Exercise text ▸
Segment Open

Studio album by Meshell Ndegeocello
- Released: June 2, 2014
- Genre: R&B; art pop; avant-pop;
- Length: 46:17
- Label: Naïve
- Producer: Smoke and Mirrors

Meshell Ndegeocello chronology
| Pour une Âme Souveraine: A Dedication to Nina Simone (2012) | Comet, Come to Me (2014) | Ventriloquism (2018) |

= Comet, Come to Me =

Comet, Come to Me is the 11th studio album by U.S. singer Meshell Ndegeocello, released 2 June 2014, on Naïve Records.

Kyle Fleck of The Stranger described the album as "a lyrically haunted yet lushly produced set of alienated art pop for adults." Andy Kellman of AllMusic described it as a continuation of Devil's Halo (2009) and Weather (2011), "with well-defined and uncluttered songs that have subtle and artful touches and twists."

Segment Closed

Directions ▸
• a. In the album article, how does Andy Kellman place Comet, Come to Me in relation to Devil's Halo and Weather, and what qualities of its songs does he cite? Answer in one to three sentences.
• b. Quote the album article's wording between "Studio album by Meshell" and "on Naïve Records.", inclusive.
• c. Using the album article, answer each question briefly.
(i) On which label was the album released?
(ii) Which album follows it in the chronology?
(iii) What is the album's running length?

Collected data ▸
Segment Open

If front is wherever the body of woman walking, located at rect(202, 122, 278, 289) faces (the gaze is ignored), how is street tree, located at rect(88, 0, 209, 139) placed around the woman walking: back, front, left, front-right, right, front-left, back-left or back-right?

Segment Closed

Solution list ▸
• a. Andy Kellman of AllMusic describes Comet, Come to Me as a continuation of Devil's Halo (2009) and Weather (2011). He characterizes its songs as "well-defined and uncluttered," with "subtle and artful touches and twists."

• b.
Studio album by Meshell Ndegeocello
- Released: June 2, 2014
- Genre: R&B; art pop; avant-pop;
- Length: 46:17
- Label: Naïve
- Producer: Smoke and Mirrors

Meshell Ndegeocello chronology
| Pour une Âme Souveraine: A Dedication to Nina Simone (2012) | Comet, Come to Me (2014) | Ventriloquism (2018) |

= Comet, Come to Me =

Comet, Come to Me is the 11th studio album by U.S. singer Meshell Ndegeocello, released 2 June 2014, on Naïve Records.

• c.
(i) Naïve (Naïve Records)
(ii) Ventriloquism (2018)
(iii) 46:17